▶ [What is required] Lay out as a JSON list of strings, one string per line, the entries starting with the line that contains "Between Inference Time" and going on through the end of the entries. Leave out blank lines.
═══ The records ═══
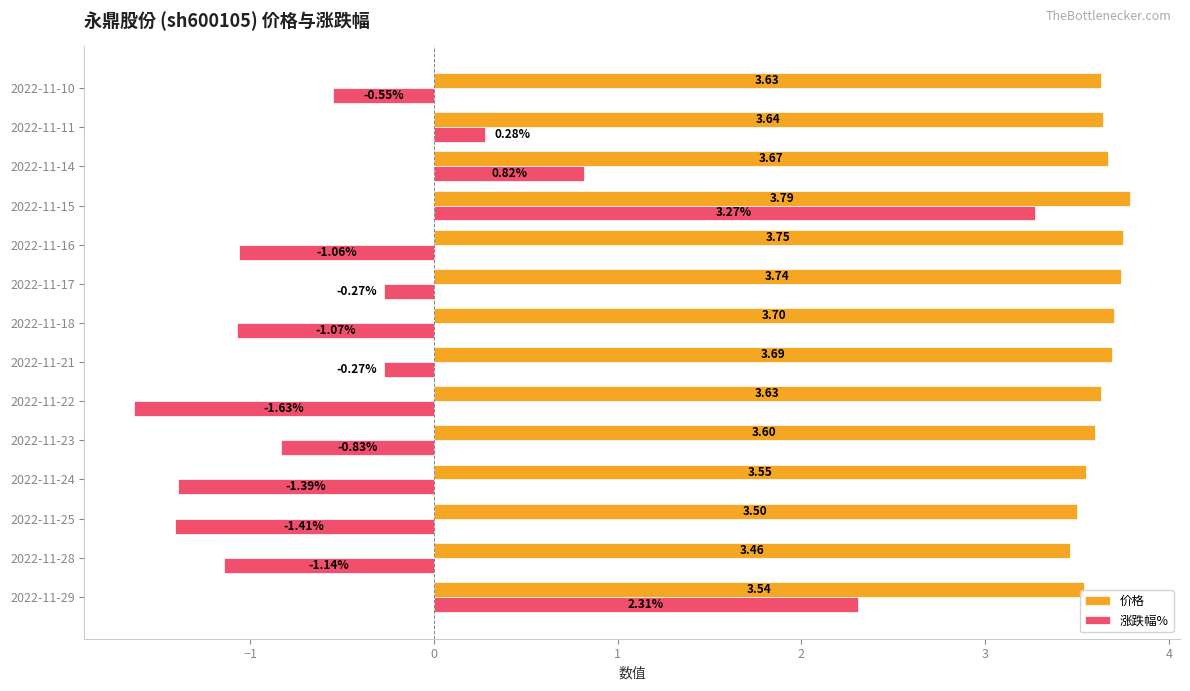

What is the sum of the 涨跌幅% values at 2022-11-21 and 2022-11-29?

2.0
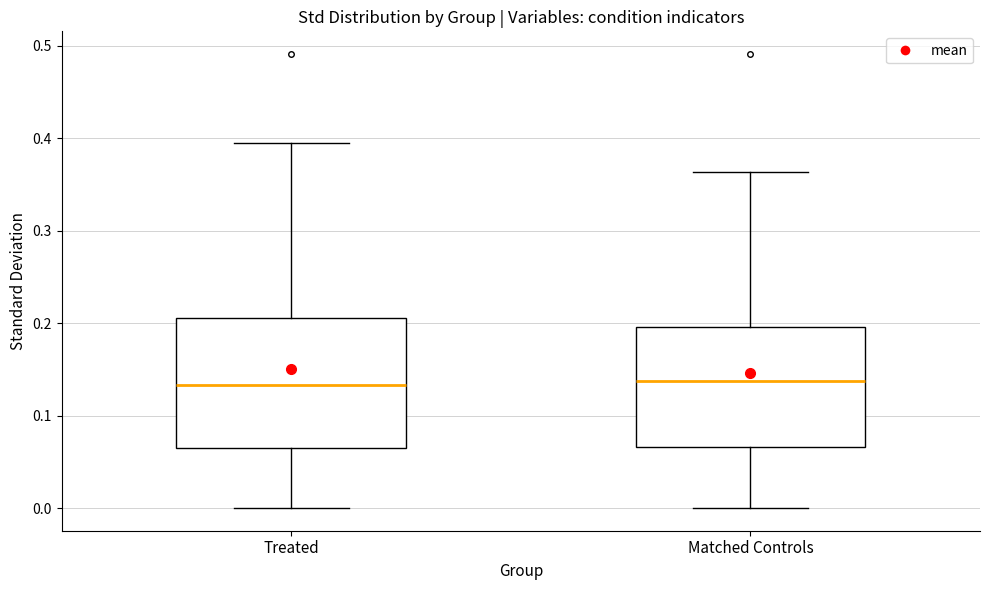

Reading left to right, read every box against the y-axis: the position of its median line, the range the box covers, and the ends of its whiskers. The values are not printed on the chart, so give them approximately, as read against the axis.

Treated: median 0.13, box 0.06 to 0.21, whiskers 0.00 to 0.39
Matched Controls: median 0.14, box 0.07 to 0.20, whiskers 0.00 to 0.36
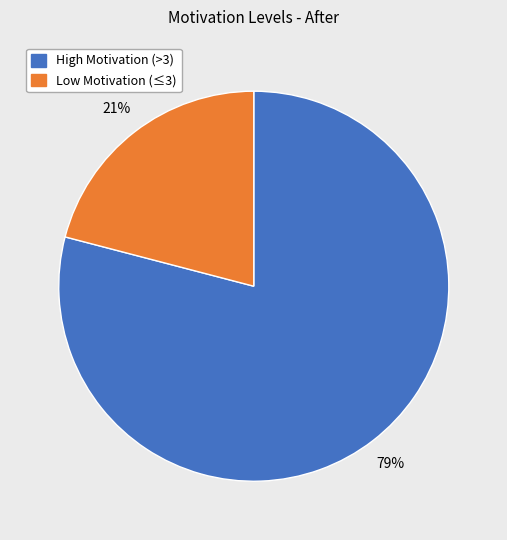

To the nearest percent, what is the average slice percentage?

50%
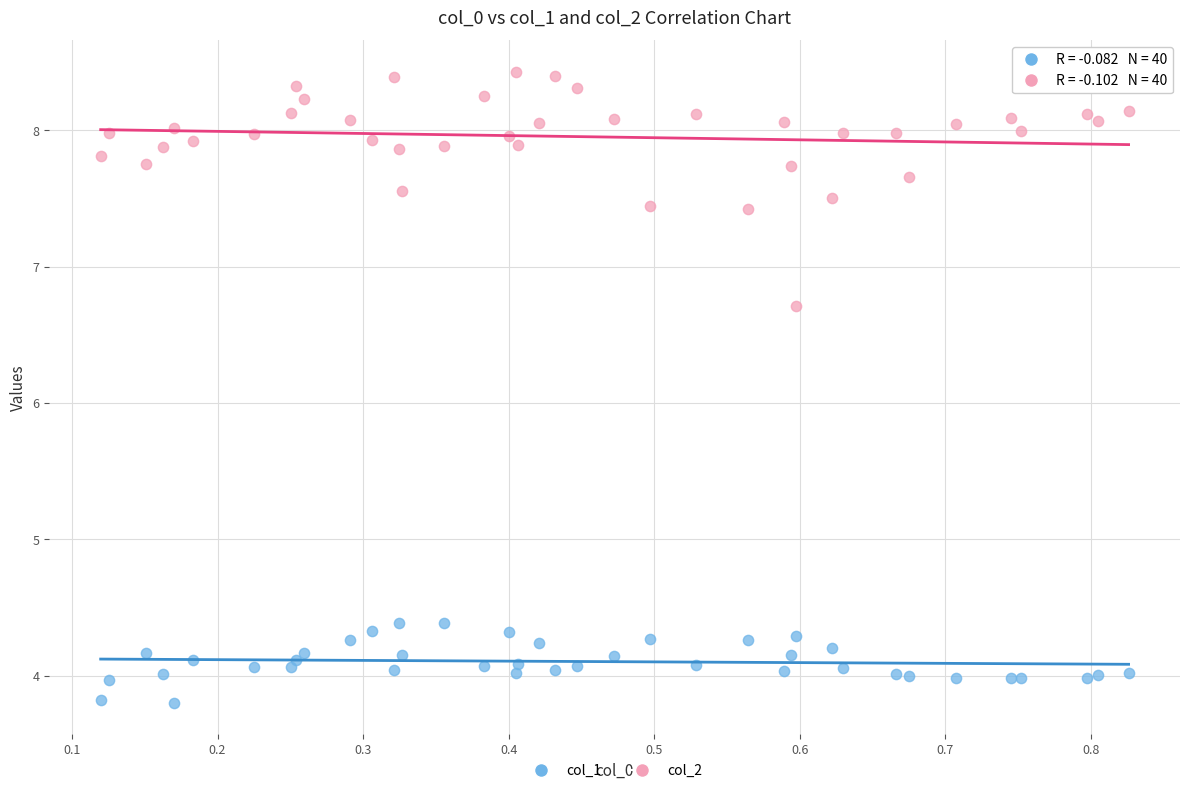

Which series has the widest spread of Y values?

col_2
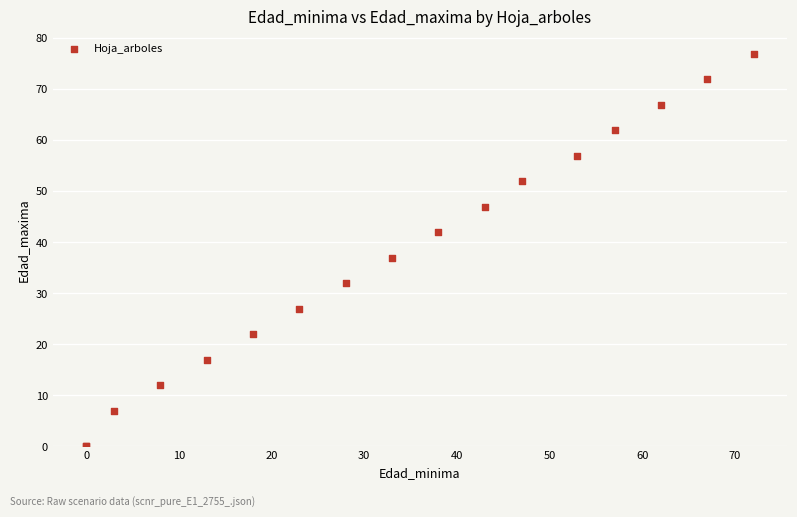

What Y value in the scatter plot is closest to 38?

37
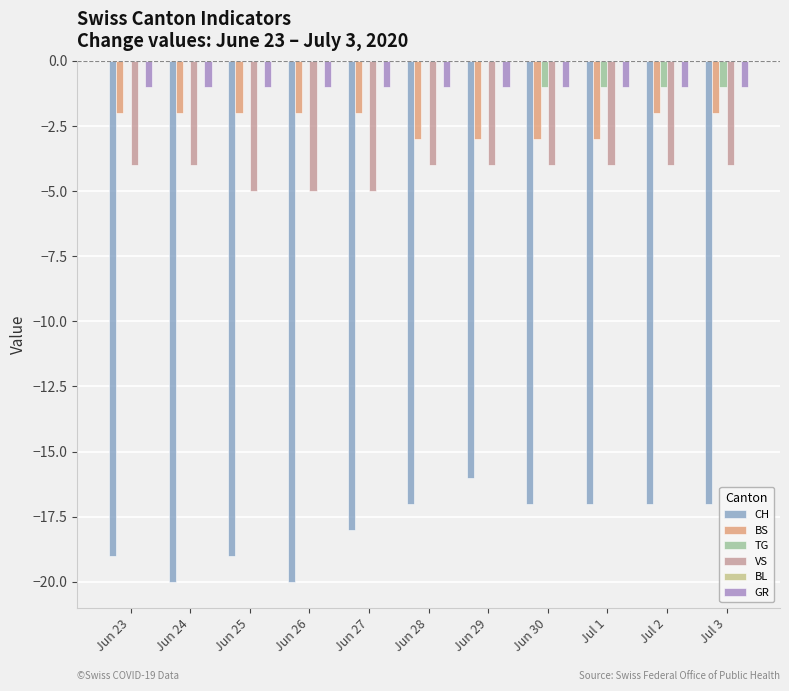

Which series changed the most between Jun 24 and Jun 30?

CH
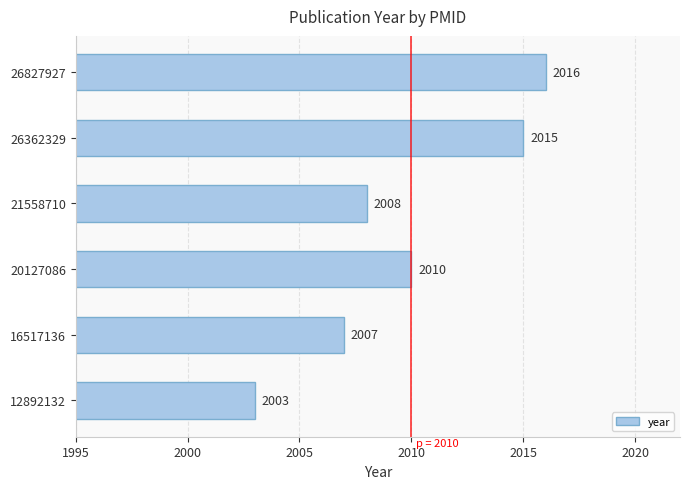

Is it true that the value at 26827927 is 2016?

True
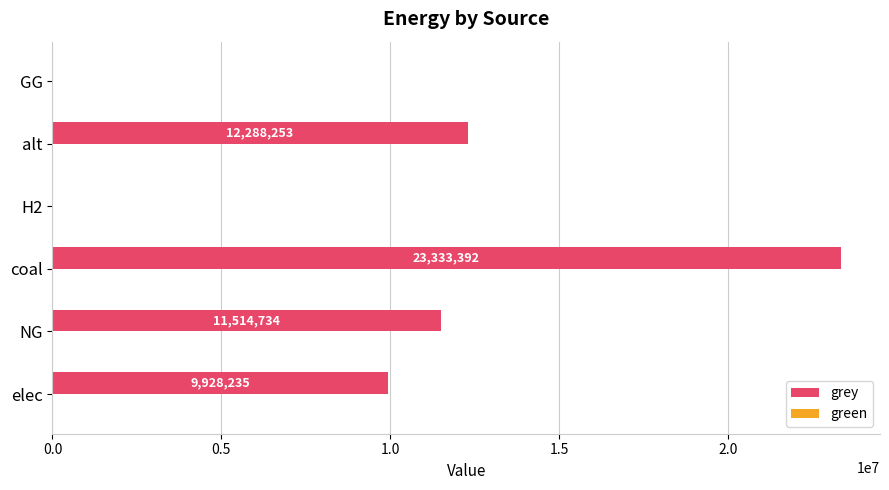

Read the value at alt.

12288253.3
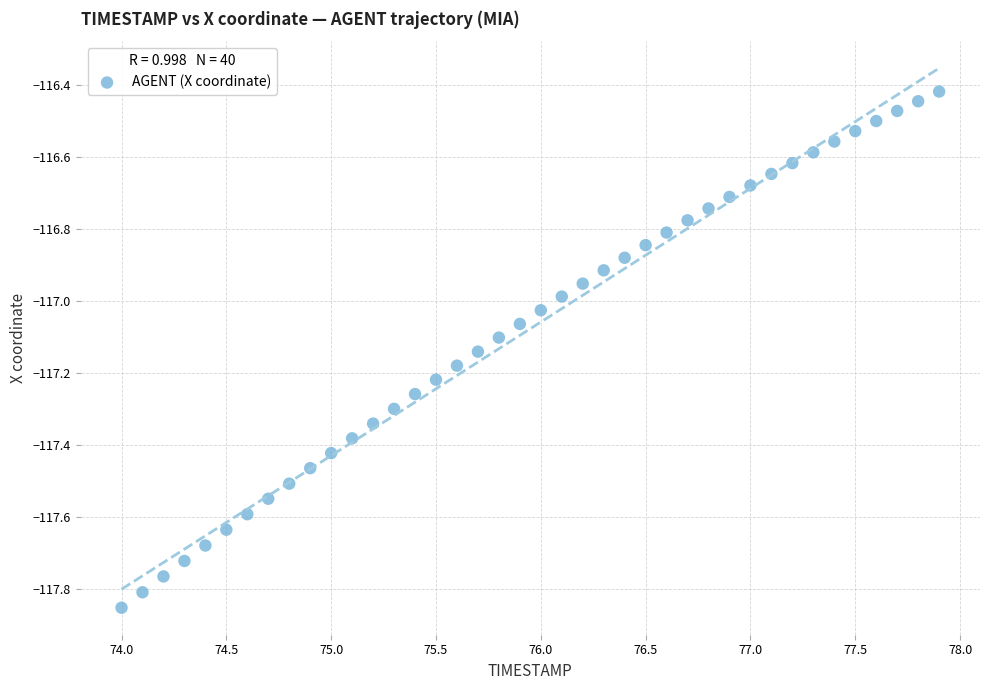

What is the range of X values (max minus min)?

3.9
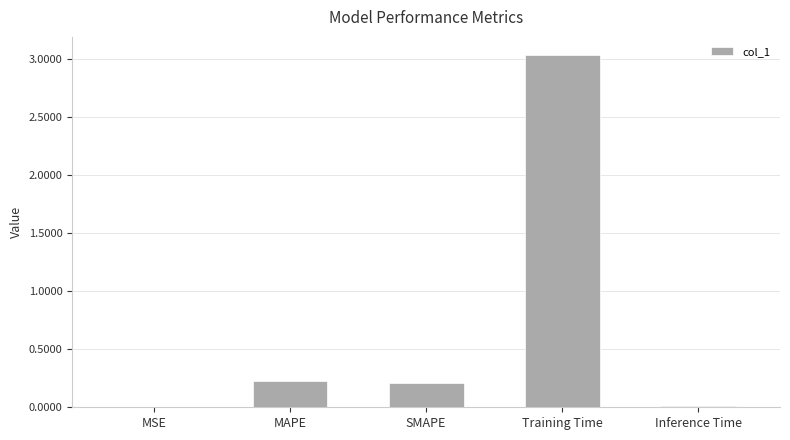

Between Inference Time and SMAPE, which is larger?

SMAPE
═══
▶ [Solved exercise]
[
  "Between Inference Time and SMAPE, which is larger?",
  "SMAPE"
]